Cabaret Voltaire

wondermissile2006-02-20

Cabaret Voltaireの『Red Mecca』を聴く。テープ・ループ/コラージュ、ノイズを大胆に取り入れ、それを今で言えばエレクトロニカサウンドと、独特のキィキィ切り裂くギター、低くうなる、ちょっと呪術的にも聞こえるボーカル。このアルバムに関してはPOP GROUPとかに近いかも。とりあえず、この実験性と表現者としての緊張感はなかなかすごい。今でも全く古く聞こえない。その後彼等はよりテクノ/ハウスなどへと接近して、UKテクノを語る上ではかかせない存在になってもいく(らしい)。その辺は聴いたことがないので今度チェックしようと思う。

 まったく関係ないが、今日は小林多喜二の忌日である。
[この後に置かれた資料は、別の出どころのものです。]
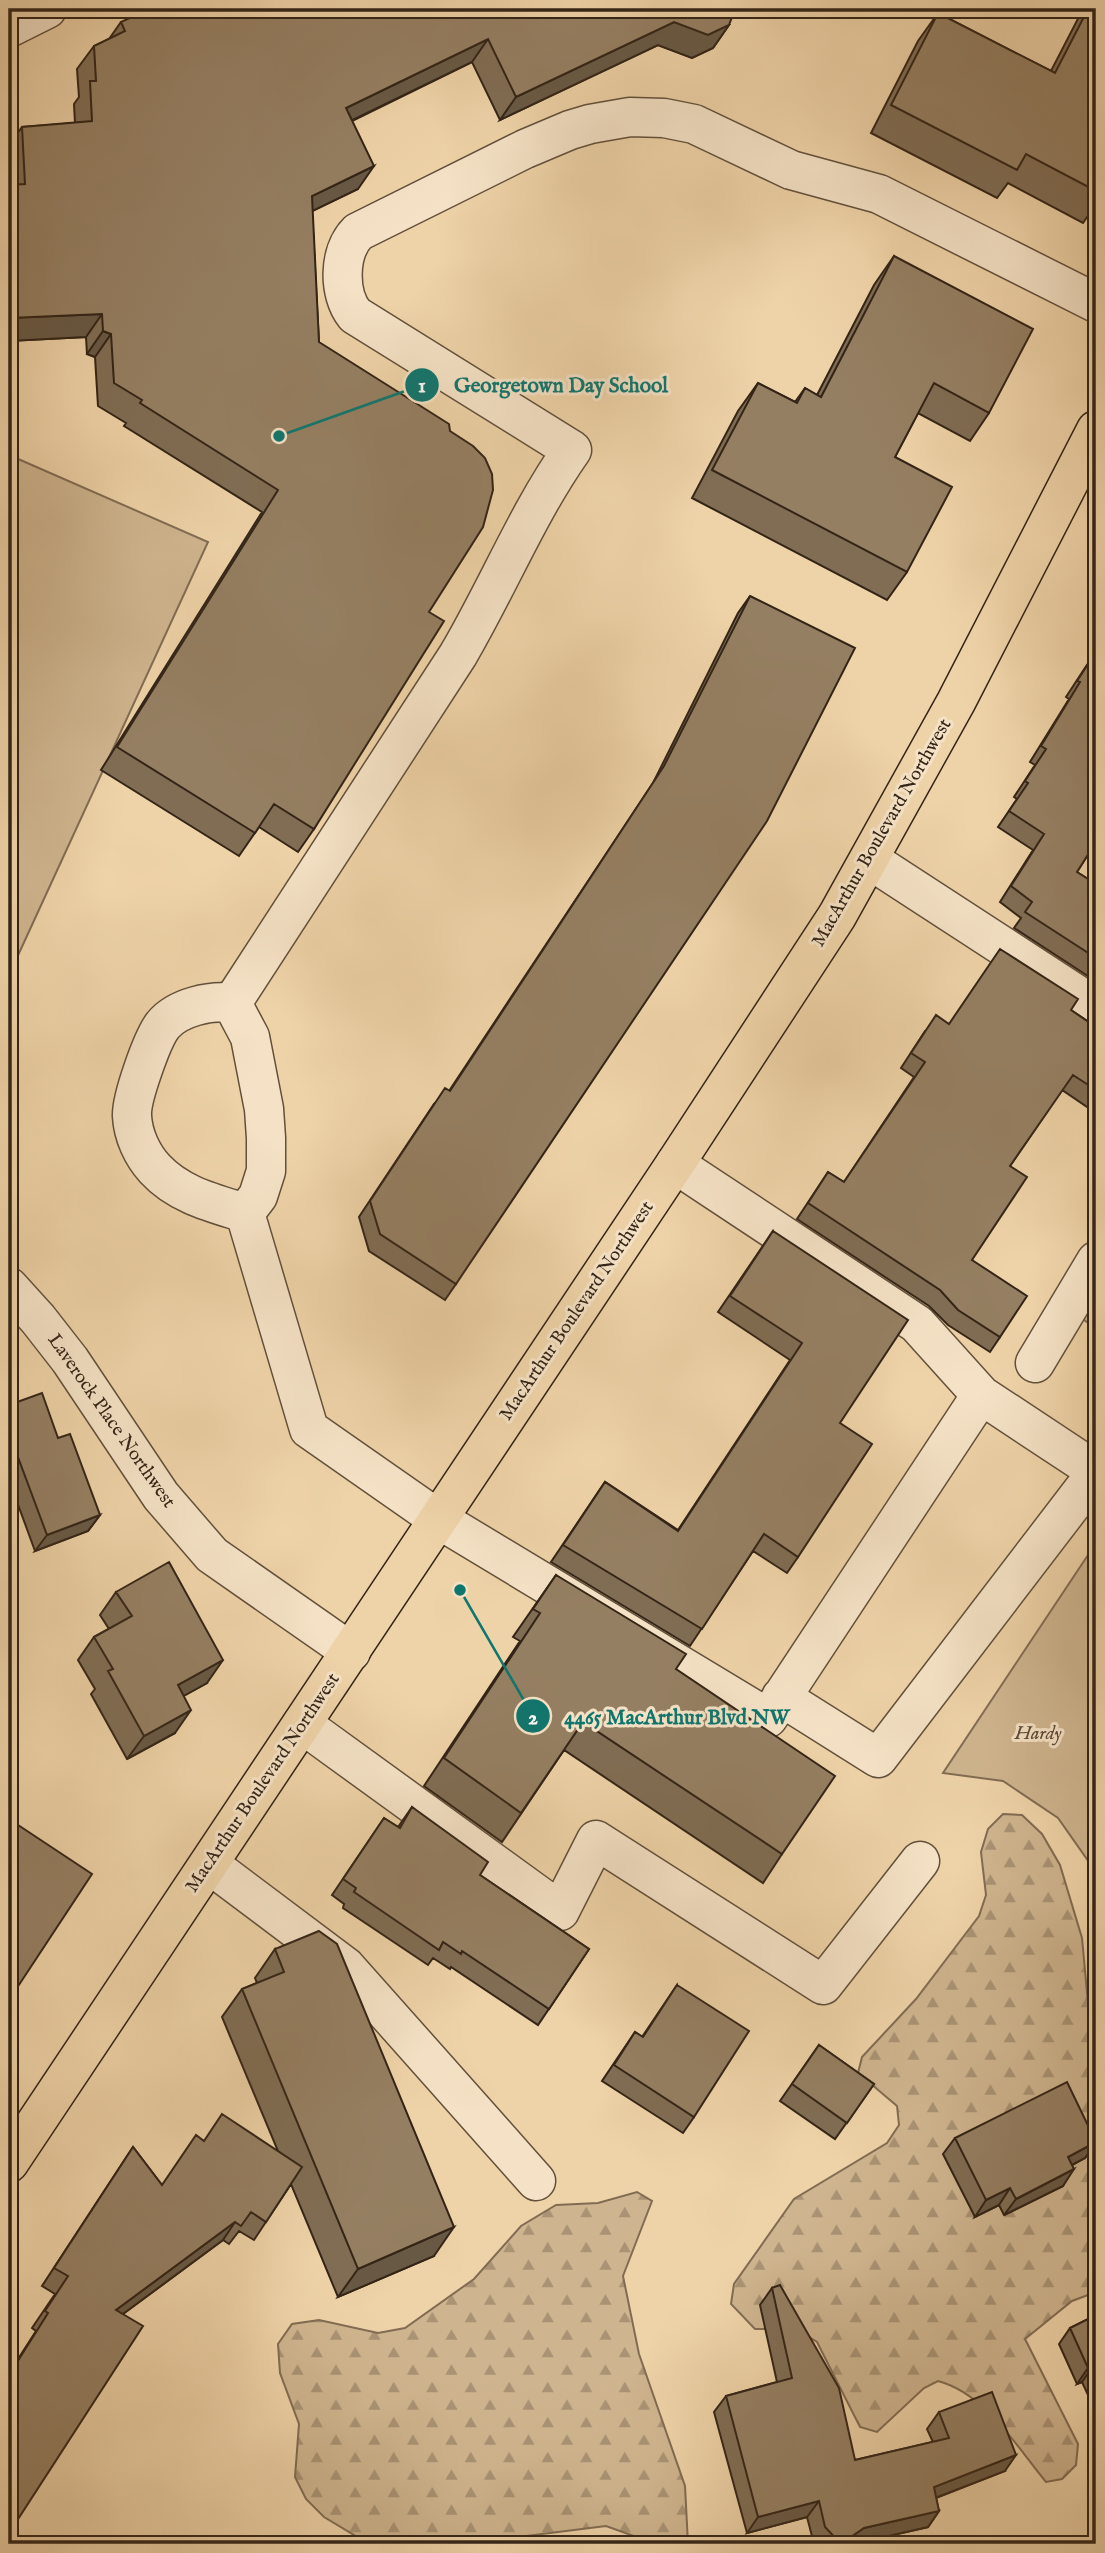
<svg xmlns="http://www.w3.org/2000/svg" width="1105" height="2553" font-family="'IM FELL English',serif">
<defs>
<pattern id="forest-firs" width="22" height="20" patternUnits="userSpaceOnUse" patternTransform="scale(1.75)"><rect width="22" height="20" fill="#cfb58f"/><path d="M5 1l3.5 6h-7zM16 11l3.5 6h-7z" fill="#a99374"/></pattern>
</defs>
<rect width="100%" height="100%" fill="#efd3a8"/>
<filter id="stains"><feTurbulence type="fractalNoise" baseFrequency=".00286" numOctaves="4"/><feColorMatrix values="0 0 0 0 .2 0 0 0 0 .09 0 0 0 0 .02 0 0 0 .5 -.17"/></filter>
<radialGradient id="worn" r=".72"><stop offset=".6" stop-color="#630" stop-opacity="0"/><stop offset="1" stop-color="#630" stop-opacity=".3"/></radialGradient>
<path fill="#cfb58f" stroke="#816c53" stroke-width="2" d="M 9,455 L 208,542 L 9,975 Z
M 1096,1277 L 1096,1329 L 1075,1313 Z
M 1096,1543 L 1096,1872 L 1058,1818 L 1003,1781 L 943,1773 Z"/>
<path fill="url(#forest-firs)" stroke="#816c53" stroke-width="2" fill-rule="evenodd" d="M 1003,1814 L 1022,1815 L 1042,1834 L 1060,1865 L 1082,1938 L 1092,2047 L 1096,2060 L 1096,2292 L 1072,2301 L 1025,2339 L 1078,2444 L 1076,2465 L 1062,2479 L 1046,2482 C 1016,2446 986,2394 938,2381 L 924,2388 L 877,2432 L 860,2427 L 817,2342 L 796,2329 L 755,2329 L 731,2304 L 734,2284 L 794,2199 L 887,2143 L 899,2125 L 897,2106 L 858,2073 L 862,2057 L 916,1999 L 979,1916 L 986,1895 L 981,1852 L 988,1829 ZM 1055,2098 L 1063,2186 L 1005,2215 L 999,2205 L 975,2216 Z
M 637,2192 L 652,2201 L 623,2276 L 639,2354 L 685,2486 L 688,2544 L 656,2544 L 606,2526 L 463,2544 L 369,2544 L 324,2517 L 306,2499 L 295,2477 L 299,2424 L 280,2373 L 278,2344 L 292,2324 L 319,2320 L 378,2333 L 405,2328 L 474,2279 L 521,2226 L 556,2205 L 598,2203 Z"/>
<g fill="none" stroke-linecap="round" stroke-linejoin="round">
<defs>
<path id="minor" d="M 9,28 L 47,9
M 870,860 L 1096,1007
M 232,1003 L 458,655 C 498,587 527,514 572,450 L 355,315 C 338,294 338,252 358,232 L 525,149 L 570,130 L 590,124 L 630,117 L 664,118 L 694,124 L 791,170 L 879,194 L 1096,303
M 232,1003 L 250,1037 L 264,1109 L 266,1138 L 266,1171 L 258,1196 L 245,1213 L 309,1429 L 438,1519 L 768,1718 L 981,1395 L 1096,1471
M 232,1003 C 211,1000 178,1007 163,1025 C 152,1039 131,1099 132,1116 C 133,1135 142,1155 155,1169 C 179,1195 213,1203 245,1213
M 675,1164 L 917,1324 L 981,1395
M 9,1287 L 38,1319 L 70,1360 L 161,1496 L 212,1555 L 351,1652
M 1035,1363 L 1096,1261
M 781,1697 L 878,1758 L 1096,1473
M 302,1724 L 560,1911 L 596,1840 L 823,1985 L 920,1861
M 209,1864 L 346,1967 L 536,2181"/>
<path id="major" d="M 9,2163 L 675,1164 L 837,916 L 956,702 L 1096,430"/>
</defs>
<use href="#minor" stroke="#62503b" stroke-width="41"/>
<use href="#major" stroke="#332417" stroke-width="41"/>
<use href="#minor" stroke="#f5e2c6" stroke-width="38"/>
<use href="#major" stroke="#efd3a8" stroke-width="38"/>
</g>
<path fill="#806d54" stroke="#332417" stroke-width="2" d="M 1083,9 L 1096,9 L 1096,204 L 1083,223 L 1008,183 L 997,198 L 871,133 L 918,41 L 938,13 L 1051,71 Z
M 121,22 L 729,25 L 713,48 L 692,58 L 658,45 L 500,120 L 472,62 L 352,121 L 358,189 L 312,211 L 319,342 L 429,612 L 314,829 L 298,852 L 259,827 L 239,856 L 101,770 L 262,512 L 124,426 L 126,423 L 98,406 L 95,357 L 87,354 L 86,337 L 9,341 L 9,145 L 22,127 L 75,123 L 74,104 L 79,97 L 77,69 L 94,46 L 109,39 Z
M 894,256 L 989,413 L 970,441 L 918,413 L 895,457 L 907,572 L 887,600 L 692,498 L 738,411 L 758,383 L 795,402 L 805,388 L 817,395 L 874,285 Z
M 750,596 L 456,1284 L 445,1300 L 369,1251 L 359,1217 L 434,1104 L 449,1091 L 653,783 L 738,613 Z
M 1096,651 L 1096,842 L 1077,872 L 1096,884 L 1096,976 L 1094,980 L 1014,928 L 1021,918 L 1000,902 L 1033,850 L 998,827 L 1017,799 L 1014,797 L 1035,765 L 1030,762 L 1069,699 L 1066,697 Z
M 1071,1010 L 1096,1027 L 1096,1113 L 1062,1090 L 1010,1166 L 972,1260 L 1000,1337 L 990,1352 L 948,1325 L 929,1306 L 797,1219 L 828,1172 L 844,1182 L 914,1077 L 901,1068 L 925,1031 L 949,1024 Z
M 773,1231 L 840,1423 L 798,1557 L 787,1573 L 753,1551 L 690,1646 L 551,1562 L 605,1482 L 678,1530 L 790,1360 L 718,1312 Z
M 9,1405 L 100,1515 L 88,1531 L 35,1551 L 9,1480 Z
M 556,1575 L 676,1669 L 782,1854 L 763,1883 L 564,1750 L 502,1842 L 424,1786 L 520,1641 L 513,1637 Z
M 116,1592 L 207,1683 L 183,1696 L 175,1733 L 127,1759 L 91,1694 L 95,1689 L 78,1660 L 94,1637 L 109,1629 L 100,1615 Z
M 412,1807 L 480,1875 L 589,1949 L 538,2025 L 451,1967 L 450,1969 L 433,1958 L 428,1965 L 343,1908 L 344,1904 L 332,1895 L 384,1818 L 398,1827 Z
M 275,1949 L 434,2256 L 338,2297 L 291,2184 L 254,2240 L 239,2231 L 229,2244 L 223,2240 L 123,2314 L 9,2533 L 9,2373 L 36,2331 L 32,2328 L 55,2294 L 42,2286 L 133,2147 L 162,2185 L 204,2141 L 278,2151 L 222,2017 L 242,1989 L 257,1983 L 255,1978 Z
M 677,1985 L 694,2117 L 683,2133 L 602,2081 L 635,2032 L 642,2037 Z
M 819,2045 L 874,2084 L 835,2139 L 780,2101 Z
M 955,2138 L 1096,2143 L 1085,2158 L 1072,2165 L 1063,2186 L 1004,2215 L 999,2205 L 975,2217 L 943,2154 Z
M 772,2288 L 855,2460 L 933,2442 L 927,2429 L 939,2412 L 1005,2471 L 936,2498 L 939,2511 L 928,2527 L 853,2544 L 814,2544 L 807,2517 L 747,2533 L 714,2412 L 726,2396 L 777,2382 L 760,2305 Z
M 1096,2315 L 1096,2412 L 1082,2382 L 1077,2384 L 1059,2344 L 1070,2328 Z"/>
<path fill="#685945" stroke="#332417" stroke-width="2" d="M 674,22 L 729,25 L 713,48 L 692,58 L 658,45 L 500,120 L 516,97 Z
M 488,39 L 472,62 L 330,131 L 346,108 Z
M 374,166 L 358,189 L 296,219 L 312,196 Z
M 102,314 L 86,337 L 9,341 L 9,318 Z
M 103,331 L 111,334 L 95,357 L 87,354 Z
M 100,1515 L 88,1531 L 35,1551 L 47,1535 Z
M 223,1660 L 207,1683 L 162,1708 L 178,1685 Z
M 191,1710 L 175,1733 L 127,1759 L 144,1736 Z
M 1096,2142 L 1085,2158 L 1057,2173 L 1068,2157 Z
M 1074,2169 L 1063,2186 L 1004,2215 L 1016,2199 Z
M 1010,2188 L 999,2205 L 975,2217 L 986,2200 Z
M 235,2222 L 223,2240 L 104,2328 L 116,2310 Z
M 454,2227 L 434,2256 L 338,2297 L 358,2269 Z
M 1093,2366 L 1082,2382 L 1077,2384 L 1088,2368 Z
M 1016,2455 L 1005,2471 L 922,2503 L 934,2487 Z
M 819,2501 L 807,2517 L 747,2533 L 758,2517 Z
M 939,2511 L 928,2527 L 853,2544 L 840,2544 L 864,2528 Z"/>
<path fill="#957f62" stroke="#332417" stroke-width="2" d="M 149,9 L 735,9 L 729,25 L 708,35 L 674,22 L 516,97 L 488,39 L 346,108 L 374,166 L 312,196 L 319,342 L 449,424 L 450,431 L 473,446 L 485,458 L 492,474 L 493,490 L 483,527 L 429,612 L 444,621 L 314,829 L 274,804 L 255,833 L 117,747 L 278,490 L 140,403 L 142,400 L 114,383 L 111,334 L 103,331 L 102,314 L 9,318 L 9,185 L 25,184 L 22,127 L 92,121 L 90,81 L 96,81 L 94,46 L 125,31 L 121,22 Z
M 1088,9 L 1096,9 L 1096,191 L 1026,154 L 1017,170 L 891,105 L 938,13 L 1055,73 Z
M 894,256 L 1033,329 L 989,413 L 934,383 L 895,457 L 952,487 L 907,572 L 712,470 L 758,383 L 797,403 L 805,388 L 821,397 Z
M 750,596 L 855,648 L 767,821 L 456,1284 L 380,1234 L 370,1201 L 445,1088 L 450,1091 L 664,766 Z
M 1096,652 L 1096,842 L 1077,872 L 1096,884 L 1096,958 L 1025,912 L 1032,902 L 1011,886 L 1044,834 L 1009,811 L 1028,783 L 1025,781 L 1046,749 L 1041,746 L 1080,682 L 1077,681 Z
M 1000,949 L 1078,999 L 1071,1010 L 1096,1027 L 1096,1090 L 1073,1075 L 1010,1166 L 1027,1177 L 972,1260 L 1027,1296 L 1000,1337 L 958,1310 L 940,1290 L 808,1203 L 828,1172 L 844,1182 L 925,1062 L 911,1053 L 936,1015 L 949,1024 Z
M 773,1231 L 908,1320 L 840,1423 L 872,1444 L 798,1557 L 764,1534 L 702,1629 L 563,1545 L 605,1482 L 678,1531 L 802,1343 L 730,1296 Z
M 42,1393 L 58,1438 L 70,1434 L 100,1515 L 47,1535 L 9,1433 L 9,1405 Z
M 169,1562 L 223,1660 L 178,1685 L 191,1710 L 144,1736 L 108,1671 L 113,1669 L 94,1637 L 132,1616 L 116,1592 Z
M 556,1575 L 686,1654 L 676,1669 L 835,1776 L 782,1854 L 583,1722 L 521,1813 L 444,1758 L 540,1613 L 533,1609 Z
M 412,1807 L 488,1862 L 480,1875 L 589,1949 L 549,2009 L 462,1951 L 461,1954 L 443,1942 L 439,1950 L 354,1892 L 356,1888 L 343,1879 L 384,1818 L 400,1828 Z
M 9,1819 L 92,1874 L 9,2000 Z
M 319,1931 L 337,1944 L 454,2227 L 358,2269 L 242,1989 L 284,1972 L 275,1949 Z
M 677,1985 L 749,2031 L 694,2117 L 614,2065 L 635,2032 L 643,2037 Z
M 819,2045 L 874,2084 L 847,2123 L 792,2084 Z
M 1067,2082 L 1096,2142 L 1068,2157 L 1074,2169 L 1016,2199 L 1010,2188 L 986,2200 L 955,2138 Z
M 222,2114 L 302,2167 L 266,2222 L 251,2212 L 241,2226 L 235,2222 L 116,2310 L 143,2326 L 9,2533 L 9,2375 L 48,2313 L 45,2311 L 68,2276 L 54,2268 L 133,2147 L 162,2185 L 196,2135 L 204,2141 Z
M 780,2285 L 839,2388 L 855,2460 L 949,2438 L 939,2412 L 992,2392 L 1016,2455 L 934,2487 L 939,2511 L 864,2528 L 841,2544 L 825,2527 L 819,2501 L 758,2517 L 726,2396 L 792,2378 L 772,2288 Z
M 1096,2315 L 1096,2372 L 1093,2366 L 1088,2368 L 1070,2328 Z"/>
<g text-anchor="middle" dominant-baseline="central" stroke-width="6" stroke-linejoin="round" paint-order="stroke">
<g font-size="19" fill="#332417" stroke="#f5e2c6">
<text transform="translate(882 833) rotate(-60)">MacArthur Boulevard Northwest</text>
<text transform="translate(577 1311) rotate(-56)">MacArthur Boulevard Northwest</text>
<text transform="translate(111 1421) rotate(55)">Laverock Place Northwest</text>
<text transform="translate(263 1783) rotate(-56)">MacArthur Boulevard Northwest</text>
</g>
<g font-size="19" font-style="italic" fill="#5a4835" stroke="#f5e2c6">
<text x="1038" y="1734">Hardy</text>
</g>
</g>
<path fill="none" stroke="#0f766e" stroke-width="2.5" d="M279 436L422 385M460 1590L533 1716"/>
<g fill="#0f766e" stroke="#f5e2c6" stroke-width="2.5">
<circle cx="279" cy="436" r="7"/>
<circle cx="460" cy="1590" r="7"/>
<circle cx="422" cy="385" r="18"/>
<circle cx="533" cy="1716" r="18"/>
</g>
<g font-size="21" text-anchor="middle" font-weight="bold" fill="#fff">
<text x="422" y="392">1</text>
<text x="533" y="1724">2</text>
</g>
<g font-size="21" text-anchor="middle" font-weight="bold" fill="#0f766e" stroke="#f5e2c6" stroke-width="6" stroke-linejoin="round" paint-order="stroke">
<text x="561" y="392">Georgetown Day School</text>
<text x="677" y="1724">4465 MacArthur Blvd NW</text>
</g>
<rect width="1105" height="2553" fill="none" stroke="#efd3a8" stroke-width="35"/>
<rect x="10" y="10" width="1084" height="2532" fill="none" stroke="#332417" stroke-width="3.5"/>
<rect x="18" y="18" width="1070" height="2518" fill="none" stroke="#332417" stroke-width="2"/>
<rect width="100%" height="100%" filter="url(#stains)"/>
<rect width="100%" height="100%" fill="url(#worn)"/>
</svg>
特高の拷問によって29歳の若さでの逝去であった。僕自身は彼の思想や活動に明るいわけではないし、共産主義者でもないので、その面に対する評価ということは正直よくわからない、としか発言できないのだが、問題はその是非ではなく、こういう弾圧による死が身近に存在した時代が、そう遠くない時代にあった、ということだ。

 この間、言論の自由ということで書いた。そこでは「言論の暴力」という点を指摘したわけだが、もちろん言論は自由であるべきだ。弾圧等は言語道断である。ただしこうした事件に対する正しい感受性があればむしろ「暴力的な言論」はしないはずだと僕は思う。今、本当に殺されるかもしれない状況下ででも発言する程の覚悟を持った上で、そういう言葉を吐いているのだろうか?